Find the line with "after being trained, weights" in the entries below. Repeat it, every following line, and the line with "- A users location", exactly and with nothing added.

Top of GIVEN ENTRIES

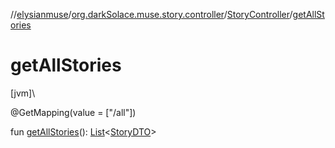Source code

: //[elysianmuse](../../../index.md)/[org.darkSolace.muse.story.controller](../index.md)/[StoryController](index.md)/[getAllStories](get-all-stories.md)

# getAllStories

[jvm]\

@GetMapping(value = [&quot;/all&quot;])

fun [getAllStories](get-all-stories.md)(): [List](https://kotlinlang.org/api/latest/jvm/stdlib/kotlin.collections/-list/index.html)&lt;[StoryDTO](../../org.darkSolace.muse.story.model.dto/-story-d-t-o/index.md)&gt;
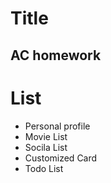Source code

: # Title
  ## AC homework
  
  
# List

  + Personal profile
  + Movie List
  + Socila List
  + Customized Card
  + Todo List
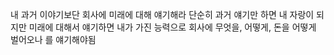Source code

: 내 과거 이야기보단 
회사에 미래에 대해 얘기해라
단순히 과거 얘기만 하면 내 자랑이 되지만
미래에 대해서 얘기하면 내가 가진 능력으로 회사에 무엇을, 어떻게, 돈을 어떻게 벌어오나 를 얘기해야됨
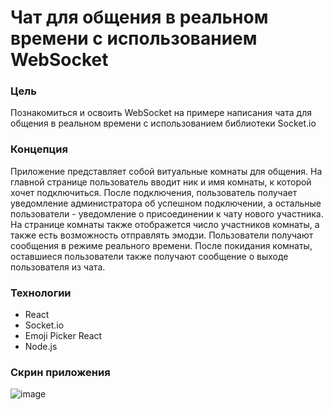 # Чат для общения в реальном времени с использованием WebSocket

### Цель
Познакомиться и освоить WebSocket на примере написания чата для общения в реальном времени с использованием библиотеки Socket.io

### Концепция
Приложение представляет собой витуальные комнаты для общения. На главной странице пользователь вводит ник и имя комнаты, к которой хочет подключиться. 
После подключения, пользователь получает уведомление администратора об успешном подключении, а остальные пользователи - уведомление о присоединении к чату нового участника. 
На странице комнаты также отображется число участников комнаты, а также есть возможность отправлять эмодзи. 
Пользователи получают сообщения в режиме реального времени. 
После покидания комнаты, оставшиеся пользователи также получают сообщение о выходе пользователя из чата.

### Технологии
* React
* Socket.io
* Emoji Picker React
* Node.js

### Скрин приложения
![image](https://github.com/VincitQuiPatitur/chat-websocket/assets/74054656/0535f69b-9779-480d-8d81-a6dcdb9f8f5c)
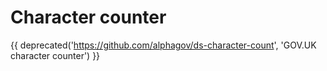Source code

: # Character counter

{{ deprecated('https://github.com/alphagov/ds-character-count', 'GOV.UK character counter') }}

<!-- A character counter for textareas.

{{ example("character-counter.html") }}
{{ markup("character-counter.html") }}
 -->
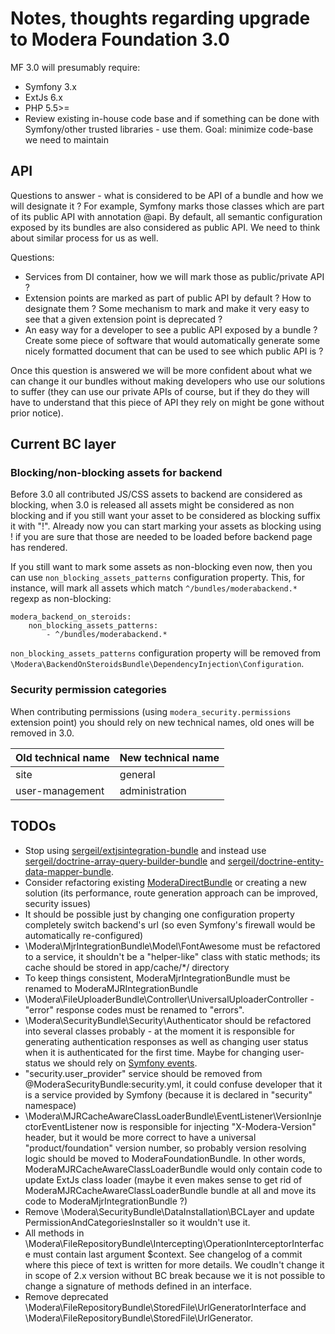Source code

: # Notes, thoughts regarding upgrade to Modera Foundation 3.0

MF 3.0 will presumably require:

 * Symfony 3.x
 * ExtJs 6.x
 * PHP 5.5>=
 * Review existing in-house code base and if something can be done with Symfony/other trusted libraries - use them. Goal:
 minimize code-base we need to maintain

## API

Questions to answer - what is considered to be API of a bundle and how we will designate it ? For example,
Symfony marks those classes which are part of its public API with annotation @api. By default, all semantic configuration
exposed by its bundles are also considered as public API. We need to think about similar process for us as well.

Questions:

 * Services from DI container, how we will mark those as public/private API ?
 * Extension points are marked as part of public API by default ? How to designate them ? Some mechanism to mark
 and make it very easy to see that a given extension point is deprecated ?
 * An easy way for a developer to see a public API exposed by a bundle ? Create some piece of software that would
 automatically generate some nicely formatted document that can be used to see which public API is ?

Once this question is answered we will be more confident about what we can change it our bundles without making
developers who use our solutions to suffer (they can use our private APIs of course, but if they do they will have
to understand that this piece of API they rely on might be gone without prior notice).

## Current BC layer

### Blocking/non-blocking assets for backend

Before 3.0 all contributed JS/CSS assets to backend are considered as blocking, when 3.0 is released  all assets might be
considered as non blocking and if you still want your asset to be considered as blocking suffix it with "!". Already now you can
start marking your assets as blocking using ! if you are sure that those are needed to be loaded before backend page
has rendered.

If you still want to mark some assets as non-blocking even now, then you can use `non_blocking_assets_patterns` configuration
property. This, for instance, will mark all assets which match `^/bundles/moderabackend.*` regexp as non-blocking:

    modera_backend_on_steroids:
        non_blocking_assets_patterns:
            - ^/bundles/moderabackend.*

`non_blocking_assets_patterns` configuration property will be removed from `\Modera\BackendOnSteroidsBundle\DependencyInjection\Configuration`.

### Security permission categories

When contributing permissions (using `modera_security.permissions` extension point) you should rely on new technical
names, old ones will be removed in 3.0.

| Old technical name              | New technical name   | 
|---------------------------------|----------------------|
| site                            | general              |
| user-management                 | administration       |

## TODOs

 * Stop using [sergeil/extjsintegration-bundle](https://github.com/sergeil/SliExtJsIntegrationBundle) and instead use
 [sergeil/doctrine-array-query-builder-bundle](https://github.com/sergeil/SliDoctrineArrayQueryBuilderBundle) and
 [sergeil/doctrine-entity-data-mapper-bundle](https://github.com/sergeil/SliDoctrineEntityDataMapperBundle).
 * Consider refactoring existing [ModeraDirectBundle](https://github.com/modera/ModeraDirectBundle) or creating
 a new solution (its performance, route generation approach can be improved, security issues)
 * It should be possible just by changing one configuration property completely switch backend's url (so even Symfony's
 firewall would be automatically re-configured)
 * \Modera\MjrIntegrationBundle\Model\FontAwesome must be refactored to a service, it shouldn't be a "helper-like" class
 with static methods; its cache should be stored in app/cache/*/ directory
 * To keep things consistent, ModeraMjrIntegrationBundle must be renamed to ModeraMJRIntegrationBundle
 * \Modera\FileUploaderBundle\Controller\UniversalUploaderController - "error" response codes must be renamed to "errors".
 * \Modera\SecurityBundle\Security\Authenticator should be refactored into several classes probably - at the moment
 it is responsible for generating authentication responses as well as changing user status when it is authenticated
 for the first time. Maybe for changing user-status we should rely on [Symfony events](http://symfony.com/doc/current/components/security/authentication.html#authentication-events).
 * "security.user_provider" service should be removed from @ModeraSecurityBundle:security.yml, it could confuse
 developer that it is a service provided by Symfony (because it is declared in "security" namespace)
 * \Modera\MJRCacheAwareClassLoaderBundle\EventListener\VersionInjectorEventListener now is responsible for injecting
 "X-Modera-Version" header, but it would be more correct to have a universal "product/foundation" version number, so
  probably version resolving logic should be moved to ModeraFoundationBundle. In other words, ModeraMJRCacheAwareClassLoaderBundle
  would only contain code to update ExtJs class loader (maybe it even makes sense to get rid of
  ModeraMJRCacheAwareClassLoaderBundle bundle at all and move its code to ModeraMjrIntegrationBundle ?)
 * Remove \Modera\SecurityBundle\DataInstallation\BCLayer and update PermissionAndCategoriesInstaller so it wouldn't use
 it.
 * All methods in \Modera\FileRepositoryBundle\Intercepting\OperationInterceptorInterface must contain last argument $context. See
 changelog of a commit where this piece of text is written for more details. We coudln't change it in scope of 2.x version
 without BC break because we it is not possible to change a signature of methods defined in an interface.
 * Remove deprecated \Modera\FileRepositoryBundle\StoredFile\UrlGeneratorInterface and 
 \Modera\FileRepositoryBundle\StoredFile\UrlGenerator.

Bottom of GIVEN ENTRIES
Top of GIVEN ENTRIES

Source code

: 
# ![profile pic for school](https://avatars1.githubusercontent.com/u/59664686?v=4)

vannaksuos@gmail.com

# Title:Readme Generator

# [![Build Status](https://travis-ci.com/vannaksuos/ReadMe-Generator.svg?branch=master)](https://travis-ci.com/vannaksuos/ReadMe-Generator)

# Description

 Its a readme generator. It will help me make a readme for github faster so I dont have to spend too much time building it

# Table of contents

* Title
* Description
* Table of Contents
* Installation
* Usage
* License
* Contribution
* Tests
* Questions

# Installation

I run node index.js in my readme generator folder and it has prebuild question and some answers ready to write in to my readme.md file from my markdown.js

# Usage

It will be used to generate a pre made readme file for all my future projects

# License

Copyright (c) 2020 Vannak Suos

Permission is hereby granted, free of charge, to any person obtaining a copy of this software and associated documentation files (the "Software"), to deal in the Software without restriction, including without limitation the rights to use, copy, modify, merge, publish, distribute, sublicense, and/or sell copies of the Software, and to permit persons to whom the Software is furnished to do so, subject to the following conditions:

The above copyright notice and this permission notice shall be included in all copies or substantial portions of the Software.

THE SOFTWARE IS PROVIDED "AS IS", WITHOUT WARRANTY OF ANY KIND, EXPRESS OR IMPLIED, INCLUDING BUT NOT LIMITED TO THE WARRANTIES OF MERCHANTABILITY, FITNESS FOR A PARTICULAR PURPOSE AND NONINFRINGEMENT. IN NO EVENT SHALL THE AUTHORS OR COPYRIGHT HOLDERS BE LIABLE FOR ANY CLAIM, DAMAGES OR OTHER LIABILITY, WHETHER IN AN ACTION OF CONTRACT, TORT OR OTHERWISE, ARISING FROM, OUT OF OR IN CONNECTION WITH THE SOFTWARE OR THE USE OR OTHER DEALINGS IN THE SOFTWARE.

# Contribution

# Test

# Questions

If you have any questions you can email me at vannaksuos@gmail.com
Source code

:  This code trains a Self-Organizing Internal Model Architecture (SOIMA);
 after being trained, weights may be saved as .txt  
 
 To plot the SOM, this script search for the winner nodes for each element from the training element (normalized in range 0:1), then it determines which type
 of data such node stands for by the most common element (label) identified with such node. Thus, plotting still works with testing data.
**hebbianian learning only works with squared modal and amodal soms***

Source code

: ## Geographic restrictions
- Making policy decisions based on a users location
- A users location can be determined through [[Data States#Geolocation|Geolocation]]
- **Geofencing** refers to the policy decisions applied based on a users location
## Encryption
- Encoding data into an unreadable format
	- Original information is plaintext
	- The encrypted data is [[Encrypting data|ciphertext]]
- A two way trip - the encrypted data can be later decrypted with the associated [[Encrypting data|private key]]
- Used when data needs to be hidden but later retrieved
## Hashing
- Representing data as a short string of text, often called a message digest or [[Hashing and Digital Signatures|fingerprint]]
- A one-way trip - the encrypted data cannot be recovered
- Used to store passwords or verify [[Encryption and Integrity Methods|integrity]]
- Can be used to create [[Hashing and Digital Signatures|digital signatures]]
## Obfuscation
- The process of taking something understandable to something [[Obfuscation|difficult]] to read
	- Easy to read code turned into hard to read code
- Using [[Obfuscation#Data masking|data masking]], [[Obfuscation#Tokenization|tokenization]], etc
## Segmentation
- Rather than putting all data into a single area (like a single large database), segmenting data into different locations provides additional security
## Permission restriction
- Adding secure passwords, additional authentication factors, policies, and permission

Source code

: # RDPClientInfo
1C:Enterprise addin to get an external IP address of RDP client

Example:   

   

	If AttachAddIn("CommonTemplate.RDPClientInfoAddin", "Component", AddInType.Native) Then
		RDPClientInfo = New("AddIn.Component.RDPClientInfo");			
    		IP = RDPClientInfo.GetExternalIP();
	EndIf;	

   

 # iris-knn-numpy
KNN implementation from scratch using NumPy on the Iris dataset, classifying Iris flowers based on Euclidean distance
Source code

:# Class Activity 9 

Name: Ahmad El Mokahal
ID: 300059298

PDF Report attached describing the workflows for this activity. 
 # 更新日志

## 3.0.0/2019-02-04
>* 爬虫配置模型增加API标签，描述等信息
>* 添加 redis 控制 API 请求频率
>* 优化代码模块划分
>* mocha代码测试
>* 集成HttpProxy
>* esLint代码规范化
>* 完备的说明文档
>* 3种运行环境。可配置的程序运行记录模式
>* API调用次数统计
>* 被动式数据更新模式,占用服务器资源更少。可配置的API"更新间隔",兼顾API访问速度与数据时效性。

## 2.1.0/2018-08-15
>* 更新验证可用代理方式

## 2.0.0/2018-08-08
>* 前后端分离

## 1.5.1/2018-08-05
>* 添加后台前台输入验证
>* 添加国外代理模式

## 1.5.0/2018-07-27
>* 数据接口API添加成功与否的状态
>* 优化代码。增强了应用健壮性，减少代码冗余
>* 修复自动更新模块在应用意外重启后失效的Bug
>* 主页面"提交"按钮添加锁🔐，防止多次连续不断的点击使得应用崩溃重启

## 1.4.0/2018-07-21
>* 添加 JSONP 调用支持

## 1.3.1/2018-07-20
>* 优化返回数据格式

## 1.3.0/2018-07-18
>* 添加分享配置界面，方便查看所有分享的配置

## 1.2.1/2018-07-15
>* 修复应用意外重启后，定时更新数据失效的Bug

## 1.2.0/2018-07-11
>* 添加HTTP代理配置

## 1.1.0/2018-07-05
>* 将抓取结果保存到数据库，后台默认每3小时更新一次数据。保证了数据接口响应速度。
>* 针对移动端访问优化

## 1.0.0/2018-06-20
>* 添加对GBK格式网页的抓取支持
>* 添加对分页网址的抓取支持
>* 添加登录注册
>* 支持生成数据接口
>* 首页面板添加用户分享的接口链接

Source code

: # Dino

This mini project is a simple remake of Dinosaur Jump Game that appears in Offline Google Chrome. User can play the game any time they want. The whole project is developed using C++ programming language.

Bottom of GIVEN ENTRIES
Top of GIVEN ENTRIES

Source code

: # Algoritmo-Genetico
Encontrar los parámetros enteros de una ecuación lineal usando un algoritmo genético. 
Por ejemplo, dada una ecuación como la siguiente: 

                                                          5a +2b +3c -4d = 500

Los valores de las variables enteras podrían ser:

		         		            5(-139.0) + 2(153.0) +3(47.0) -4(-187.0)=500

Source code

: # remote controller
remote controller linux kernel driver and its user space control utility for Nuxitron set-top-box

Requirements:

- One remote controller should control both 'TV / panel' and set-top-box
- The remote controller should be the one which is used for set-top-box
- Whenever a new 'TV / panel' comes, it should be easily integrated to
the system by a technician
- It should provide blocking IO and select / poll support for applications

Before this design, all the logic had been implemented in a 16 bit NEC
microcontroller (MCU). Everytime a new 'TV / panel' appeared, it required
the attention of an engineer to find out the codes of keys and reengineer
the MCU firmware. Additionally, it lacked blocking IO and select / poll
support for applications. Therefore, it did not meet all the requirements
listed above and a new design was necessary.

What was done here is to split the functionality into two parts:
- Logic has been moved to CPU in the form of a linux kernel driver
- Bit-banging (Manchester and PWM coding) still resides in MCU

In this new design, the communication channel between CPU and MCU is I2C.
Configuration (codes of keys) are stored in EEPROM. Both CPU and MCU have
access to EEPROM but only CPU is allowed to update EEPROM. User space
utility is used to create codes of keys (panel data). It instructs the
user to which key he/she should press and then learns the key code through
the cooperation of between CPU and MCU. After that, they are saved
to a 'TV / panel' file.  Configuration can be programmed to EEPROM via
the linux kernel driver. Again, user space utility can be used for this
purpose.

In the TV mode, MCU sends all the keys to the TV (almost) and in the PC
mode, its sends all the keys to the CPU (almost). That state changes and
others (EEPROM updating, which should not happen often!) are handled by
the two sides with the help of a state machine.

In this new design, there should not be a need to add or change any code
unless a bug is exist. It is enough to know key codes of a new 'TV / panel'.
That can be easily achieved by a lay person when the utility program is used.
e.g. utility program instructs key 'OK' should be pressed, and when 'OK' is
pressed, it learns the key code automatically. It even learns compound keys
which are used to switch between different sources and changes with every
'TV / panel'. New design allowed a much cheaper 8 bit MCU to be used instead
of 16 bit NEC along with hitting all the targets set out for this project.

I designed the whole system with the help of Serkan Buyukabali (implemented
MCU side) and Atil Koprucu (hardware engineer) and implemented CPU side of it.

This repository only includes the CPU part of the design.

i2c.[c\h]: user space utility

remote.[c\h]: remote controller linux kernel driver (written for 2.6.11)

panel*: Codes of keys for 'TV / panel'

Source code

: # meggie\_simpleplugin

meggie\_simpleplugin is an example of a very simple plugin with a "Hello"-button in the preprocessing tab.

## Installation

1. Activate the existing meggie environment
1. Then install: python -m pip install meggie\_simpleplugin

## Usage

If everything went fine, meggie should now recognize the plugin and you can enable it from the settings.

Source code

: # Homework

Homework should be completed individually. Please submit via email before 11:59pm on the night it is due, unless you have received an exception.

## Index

Bottom of GIVEN ENTRIES

#### SOLUTION:
 after being trained, weights may be saved as .txt  
 
 To plot the SOM, this script search for the winner nodes for each element from the training element (normalized in range 0:1), then it determines which type
 of data such node stands for by the most common element (label) identified with such node. Thus, plotting still works with testing data.
**hebbianian learning only works with squared modal and amodal soms***

Source code

: ## Geographic restrictions
- Making policy decisions based on a users location
- A users location can be determined through [[Data States#Geolocation|Geolocation]]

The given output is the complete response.